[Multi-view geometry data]
◆ ◆ ◆ ◆

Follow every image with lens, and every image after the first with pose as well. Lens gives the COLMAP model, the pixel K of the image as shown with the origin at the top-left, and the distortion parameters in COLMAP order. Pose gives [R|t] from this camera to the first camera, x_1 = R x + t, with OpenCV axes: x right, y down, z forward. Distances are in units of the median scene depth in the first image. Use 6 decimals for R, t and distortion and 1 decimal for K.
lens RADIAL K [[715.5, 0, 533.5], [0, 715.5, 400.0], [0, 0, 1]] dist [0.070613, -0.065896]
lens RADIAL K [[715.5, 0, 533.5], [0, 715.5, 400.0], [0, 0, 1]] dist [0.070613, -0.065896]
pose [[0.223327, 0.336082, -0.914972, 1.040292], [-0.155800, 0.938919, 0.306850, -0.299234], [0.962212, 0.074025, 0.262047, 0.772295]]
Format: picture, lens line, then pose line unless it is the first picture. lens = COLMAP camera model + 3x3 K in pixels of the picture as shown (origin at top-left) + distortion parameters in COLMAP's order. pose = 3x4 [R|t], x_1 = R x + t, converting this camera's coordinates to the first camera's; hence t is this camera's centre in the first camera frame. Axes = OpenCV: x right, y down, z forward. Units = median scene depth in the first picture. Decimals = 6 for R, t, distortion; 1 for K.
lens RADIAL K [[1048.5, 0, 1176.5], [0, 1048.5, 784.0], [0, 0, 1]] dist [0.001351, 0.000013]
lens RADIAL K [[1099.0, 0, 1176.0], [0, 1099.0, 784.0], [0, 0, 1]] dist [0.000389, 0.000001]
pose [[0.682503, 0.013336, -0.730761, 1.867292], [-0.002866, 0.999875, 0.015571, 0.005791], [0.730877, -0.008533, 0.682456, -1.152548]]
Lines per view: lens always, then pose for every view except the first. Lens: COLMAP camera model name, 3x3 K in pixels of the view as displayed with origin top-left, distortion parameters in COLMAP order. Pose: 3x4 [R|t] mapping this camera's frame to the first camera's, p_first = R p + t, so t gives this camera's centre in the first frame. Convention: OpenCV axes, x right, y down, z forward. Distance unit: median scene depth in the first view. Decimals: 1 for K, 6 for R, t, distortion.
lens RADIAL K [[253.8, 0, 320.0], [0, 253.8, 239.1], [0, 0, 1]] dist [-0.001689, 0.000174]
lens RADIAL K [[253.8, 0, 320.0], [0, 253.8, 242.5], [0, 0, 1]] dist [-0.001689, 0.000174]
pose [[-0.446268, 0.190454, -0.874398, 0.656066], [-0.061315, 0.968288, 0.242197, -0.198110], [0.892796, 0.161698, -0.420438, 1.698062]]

◆ ◆ ◆ ◆

Using the records above, copy exactly the lines from the one containing "Format: picture, lens" through the last, inclusive, and nothing else.

* _WRITTEN RESPONSE_
Format: picture, lens line, then pose line unless it is the first picture. lens = COLMAP camera model + 3x3 K in pixels of the picture as shown (origin at top-left) + distortion parameters in COLMAP's order. pose = 3x4 [R|t], x_1 = R x + t, converting this camera's coordinates to the first camera's; hence t is this camera's centre in the first camera frame. Axes = OpenCV: x right, y down, z forward. Units = median scene depth in the first picture. Decimals = 6 for R, t, distortion; 1 for K.
lens RADIAL K [[1048.5, 0, 1176.5], [0, 1048.5, 784.0], [0, 0, 1]] dist [0.001351, 0.000013]
lens RADIAL K [[1099.0, 0, 1176.0], [0, 1099.0, 784.0], [0, 0, 1]] dist [0.000389, 0.000001]
pose [[0.682503, 0.013336, -0.730761, 1.867292], [-0.002866, 0.999875, 0.015571, 0.005791], [0.730877, -0.008533, 0.682456, -1.152548]]
Lines per view: lens always, then pose for every view except the first. Lens: COLMAP camera model name, 3x3 K in pixels of the view as displayed with origin top-left, distortion parameters in COLMAP order. Pose: 3x4 [R|t] mapping this camera's frame to the first camera's, p_first = R p + t, so t gives this camera's centre in the first frame. Convention: OpenCV axes, x right, y down, z forward. Distance unit: median scene depth in the first view. Decimals: 1 for K, 6 for R, t, distortion.
lens RADIAL K [[253.8, 0, 320.0], [0, 253.8, 239.1], [0, 0, 1]] dist [-0.001689, 0.000174]
lens RADIAL K [[253.8, 0, 320.0], [0, 253.8, 242.5], [0, 0, 1]] dist [-0.001689, 0.000174]
pose [[-0.446268, 0.190454, -0.874398, 0.656066], [-0.061315, 0.968288, 0.242197, -0.198110], [0.892796, 0.161698, -0.420438, 1.698062]]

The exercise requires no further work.